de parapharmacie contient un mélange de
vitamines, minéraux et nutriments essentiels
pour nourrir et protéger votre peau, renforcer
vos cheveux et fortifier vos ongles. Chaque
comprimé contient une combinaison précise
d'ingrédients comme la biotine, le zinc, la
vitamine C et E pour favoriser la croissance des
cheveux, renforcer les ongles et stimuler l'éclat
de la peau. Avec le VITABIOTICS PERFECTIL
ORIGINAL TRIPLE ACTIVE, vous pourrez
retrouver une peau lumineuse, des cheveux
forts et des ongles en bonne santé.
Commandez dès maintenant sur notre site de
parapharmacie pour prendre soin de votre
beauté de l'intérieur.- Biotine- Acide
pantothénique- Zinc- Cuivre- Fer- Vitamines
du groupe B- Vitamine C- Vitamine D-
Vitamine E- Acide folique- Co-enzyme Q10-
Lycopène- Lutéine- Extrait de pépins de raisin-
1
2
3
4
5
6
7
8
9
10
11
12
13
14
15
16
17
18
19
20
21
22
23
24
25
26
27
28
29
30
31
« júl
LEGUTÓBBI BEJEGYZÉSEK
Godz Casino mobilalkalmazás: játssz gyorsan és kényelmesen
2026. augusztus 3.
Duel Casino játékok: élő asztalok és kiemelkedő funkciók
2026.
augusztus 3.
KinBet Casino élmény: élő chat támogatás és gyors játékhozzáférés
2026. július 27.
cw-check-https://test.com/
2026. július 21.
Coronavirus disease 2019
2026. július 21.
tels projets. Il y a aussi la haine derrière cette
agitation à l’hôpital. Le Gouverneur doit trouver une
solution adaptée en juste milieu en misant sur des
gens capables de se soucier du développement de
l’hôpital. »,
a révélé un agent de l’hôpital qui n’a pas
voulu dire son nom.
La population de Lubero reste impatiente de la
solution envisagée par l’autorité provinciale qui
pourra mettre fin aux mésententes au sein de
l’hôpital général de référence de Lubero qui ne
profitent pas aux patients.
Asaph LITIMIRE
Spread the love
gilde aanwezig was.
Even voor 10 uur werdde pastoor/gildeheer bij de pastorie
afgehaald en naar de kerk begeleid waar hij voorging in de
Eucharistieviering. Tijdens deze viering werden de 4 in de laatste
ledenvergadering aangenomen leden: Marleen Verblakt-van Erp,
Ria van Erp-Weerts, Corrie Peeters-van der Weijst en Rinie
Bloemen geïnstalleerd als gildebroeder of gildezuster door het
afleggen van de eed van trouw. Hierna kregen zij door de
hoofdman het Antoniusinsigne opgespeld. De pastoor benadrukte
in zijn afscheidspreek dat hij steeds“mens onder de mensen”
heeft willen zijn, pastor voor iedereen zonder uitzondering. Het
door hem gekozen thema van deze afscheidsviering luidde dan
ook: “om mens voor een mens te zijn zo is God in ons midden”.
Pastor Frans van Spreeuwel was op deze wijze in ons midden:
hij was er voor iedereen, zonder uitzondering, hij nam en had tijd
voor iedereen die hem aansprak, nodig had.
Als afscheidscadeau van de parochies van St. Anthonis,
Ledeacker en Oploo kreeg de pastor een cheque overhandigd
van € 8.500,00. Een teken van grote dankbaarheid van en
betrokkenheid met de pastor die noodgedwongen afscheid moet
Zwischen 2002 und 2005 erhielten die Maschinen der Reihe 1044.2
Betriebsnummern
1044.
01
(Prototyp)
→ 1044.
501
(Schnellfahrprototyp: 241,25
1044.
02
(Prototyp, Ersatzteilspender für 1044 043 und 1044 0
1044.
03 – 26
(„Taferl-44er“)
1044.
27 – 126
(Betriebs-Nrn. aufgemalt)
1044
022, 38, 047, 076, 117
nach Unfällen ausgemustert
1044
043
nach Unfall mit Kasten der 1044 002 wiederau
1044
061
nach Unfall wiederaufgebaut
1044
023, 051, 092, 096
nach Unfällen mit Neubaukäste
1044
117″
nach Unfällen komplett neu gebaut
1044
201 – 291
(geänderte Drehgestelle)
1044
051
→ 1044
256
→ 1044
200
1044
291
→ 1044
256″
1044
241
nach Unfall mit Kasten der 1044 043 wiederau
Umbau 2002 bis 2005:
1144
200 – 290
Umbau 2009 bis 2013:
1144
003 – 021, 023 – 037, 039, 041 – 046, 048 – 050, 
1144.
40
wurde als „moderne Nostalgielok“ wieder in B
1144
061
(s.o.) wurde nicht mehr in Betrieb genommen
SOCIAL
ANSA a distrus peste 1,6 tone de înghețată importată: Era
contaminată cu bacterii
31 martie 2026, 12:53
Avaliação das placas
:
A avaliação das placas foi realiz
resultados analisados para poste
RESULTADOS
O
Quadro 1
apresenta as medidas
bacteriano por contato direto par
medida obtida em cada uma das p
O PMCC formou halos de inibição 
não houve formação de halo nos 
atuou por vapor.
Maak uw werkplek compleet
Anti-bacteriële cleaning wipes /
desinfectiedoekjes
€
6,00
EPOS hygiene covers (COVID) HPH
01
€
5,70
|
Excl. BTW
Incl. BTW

******************************

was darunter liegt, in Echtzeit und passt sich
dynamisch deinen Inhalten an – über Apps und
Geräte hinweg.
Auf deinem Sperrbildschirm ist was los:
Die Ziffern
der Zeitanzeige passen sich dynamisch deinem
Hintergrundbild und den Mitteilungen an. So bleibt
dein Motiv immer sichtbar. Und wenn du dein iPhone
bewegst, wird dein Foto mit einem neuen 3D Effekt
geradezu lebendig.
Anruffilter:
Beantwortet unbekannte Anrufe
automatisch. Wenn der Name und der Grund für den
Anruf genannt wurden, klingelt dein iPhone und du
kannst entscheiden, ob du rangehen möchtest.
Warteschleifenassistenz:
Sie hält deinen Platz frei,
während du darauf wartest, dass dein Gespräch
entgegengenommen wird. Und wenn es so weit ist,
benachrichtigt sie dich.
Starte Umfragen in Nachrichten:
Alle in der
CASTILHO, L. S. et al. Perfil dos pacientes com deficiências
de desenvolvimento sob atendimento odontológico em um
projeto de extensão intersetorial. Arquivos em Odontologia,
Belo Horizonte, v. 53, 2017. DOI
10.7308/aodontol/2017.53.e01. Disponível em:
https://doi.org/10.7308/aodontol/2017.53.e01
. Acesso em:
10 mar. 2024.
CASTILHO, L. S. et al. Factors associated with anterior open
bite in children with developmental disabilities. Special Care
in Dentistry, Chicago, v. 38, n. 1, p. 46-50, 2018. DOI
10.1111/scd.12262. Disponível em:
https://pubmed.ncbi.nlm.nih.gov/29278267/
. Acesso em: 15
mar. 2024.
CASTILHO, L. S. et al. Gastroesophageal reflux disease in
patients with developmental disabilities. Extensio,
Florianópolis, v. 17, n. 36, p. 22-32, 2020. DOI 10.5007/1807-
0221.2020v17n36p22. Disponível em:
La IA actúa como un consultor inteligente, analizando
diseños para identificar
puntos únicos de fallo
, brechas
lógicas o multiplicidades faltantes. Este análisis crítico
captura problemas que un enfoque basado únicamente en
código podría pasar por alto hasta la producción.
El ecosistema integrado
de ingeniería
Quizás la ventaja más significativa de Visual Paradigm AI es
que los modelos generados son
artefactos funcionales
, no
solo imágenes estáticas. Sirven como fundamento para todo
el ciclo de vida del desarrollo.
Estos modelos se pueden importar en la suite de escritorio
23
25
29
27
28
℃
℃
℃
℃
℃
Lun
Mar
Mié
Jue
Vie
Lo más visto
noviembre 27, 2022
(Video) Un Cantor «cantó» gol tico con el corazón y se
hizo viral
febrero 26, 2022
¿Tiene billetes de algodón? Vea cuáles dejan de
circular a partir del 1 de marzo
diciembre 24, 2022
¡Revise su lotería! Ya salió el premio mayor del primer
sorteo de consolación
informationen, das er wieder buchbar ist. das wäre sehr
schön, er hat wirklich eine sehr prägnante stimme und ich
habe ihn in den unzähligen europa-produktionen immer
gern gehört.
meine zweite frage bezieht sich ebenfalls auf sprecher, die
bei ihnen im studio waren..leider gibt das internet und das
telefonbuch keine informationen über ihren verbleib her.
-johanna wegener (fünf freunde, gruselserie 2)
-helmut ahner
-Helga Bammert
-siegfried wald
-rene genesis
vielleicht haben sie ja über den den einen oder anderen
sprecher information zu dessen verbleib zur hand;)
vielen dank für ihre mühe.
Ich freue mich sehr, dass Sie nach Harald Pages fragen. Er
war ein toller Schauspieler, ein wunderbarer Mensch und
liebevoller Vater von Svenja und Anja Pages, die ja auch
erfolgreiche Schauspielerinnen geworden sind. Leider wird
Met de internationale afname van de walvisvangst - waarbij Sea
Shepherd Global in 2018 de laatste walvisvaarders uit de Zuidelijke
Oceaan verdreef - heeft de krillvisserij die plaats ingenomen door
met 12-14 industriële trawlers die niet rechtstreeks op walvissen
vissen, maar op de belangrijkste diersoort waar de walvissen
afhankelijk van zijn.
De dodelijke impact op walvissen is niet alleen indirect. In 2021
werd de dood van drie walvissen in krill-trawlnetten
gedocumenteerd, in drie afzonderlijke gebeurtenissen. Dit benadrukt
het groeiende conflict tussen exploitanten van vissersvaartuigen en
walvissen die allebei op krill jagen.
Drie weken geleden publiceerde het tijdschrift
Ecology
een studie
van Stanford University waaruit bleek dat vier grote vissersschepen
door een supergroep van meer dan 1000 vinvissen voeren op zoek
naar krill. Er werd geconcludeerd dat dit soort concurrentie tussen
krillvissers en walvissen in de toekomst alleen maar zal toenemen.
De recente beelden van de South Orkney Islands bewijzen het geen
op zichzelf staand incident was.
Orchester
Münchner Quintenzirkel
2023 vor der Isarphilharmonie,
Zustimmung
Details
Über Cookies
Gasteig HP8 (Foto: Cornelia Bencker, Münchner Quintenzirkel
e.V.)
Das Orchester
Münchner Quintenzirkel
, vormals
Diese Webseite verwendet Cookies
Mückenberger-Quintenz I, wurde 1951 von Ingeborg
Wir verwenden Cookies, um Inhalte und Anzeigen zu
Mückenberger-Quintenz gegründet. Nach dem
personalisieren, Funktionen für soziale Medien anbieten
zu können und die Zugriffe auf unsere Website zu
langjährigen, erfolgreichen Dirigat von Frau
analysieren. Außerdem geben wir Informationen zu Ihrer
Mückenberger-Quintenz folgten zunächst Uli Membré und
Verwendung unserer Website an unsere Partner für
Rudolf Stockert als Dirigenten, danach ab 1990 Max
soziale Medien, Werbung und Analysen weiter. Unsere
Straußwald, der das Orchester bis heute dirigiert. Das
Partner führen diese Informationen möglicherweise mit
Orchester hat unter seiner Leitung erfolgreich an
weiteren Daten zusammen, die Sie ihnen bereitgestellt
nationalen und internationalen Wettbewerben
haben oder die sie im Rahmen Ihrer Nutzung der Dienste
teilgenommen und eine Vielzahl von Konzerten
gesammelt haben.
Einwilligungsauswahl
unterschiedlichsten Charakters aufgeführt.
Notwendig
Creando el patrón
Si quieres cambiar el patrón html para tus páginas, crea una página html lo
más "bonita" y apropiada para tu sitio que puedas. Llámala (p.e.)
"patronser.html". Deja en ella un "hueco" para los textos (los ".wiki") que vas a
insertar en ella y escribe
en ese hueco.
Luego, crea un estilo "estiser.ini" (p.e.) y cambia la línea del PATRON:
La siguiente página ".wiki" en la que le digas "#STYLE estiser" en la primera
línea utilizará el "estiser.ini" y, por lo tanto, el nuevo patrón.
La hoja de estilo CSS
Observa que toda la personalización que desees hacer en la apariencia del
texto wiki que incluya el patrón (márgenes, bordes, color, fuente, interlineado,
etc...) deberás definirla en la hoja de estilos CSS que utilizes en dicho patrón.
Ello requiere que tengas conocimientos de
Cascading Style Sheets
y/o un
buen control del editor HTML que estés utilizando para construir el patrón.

******************************

> _WORK INSTRUCTIONS_
Look above for the line with "de parapharmacie contient un mélange de" and the line with "cheveux, renforcer les"; transcribe both and all lines in between, exactly, and nothing else.

> _ANSWER TO THE EXERCISE_
de parapharmacie contient un mélange de
vitamines, minéraux et nutriments essentiels
pour nourrir et protéger votre peau, renforcer
vos cheveux et fortifier vos ongles. Chaque
comprimé contient une combinaison précise
d'ingrédients comme la biotine, le zinc, la
vitamine C et E pour favoriser la croissance des
cheveux, renforcer les ongles et stimuler l'éclat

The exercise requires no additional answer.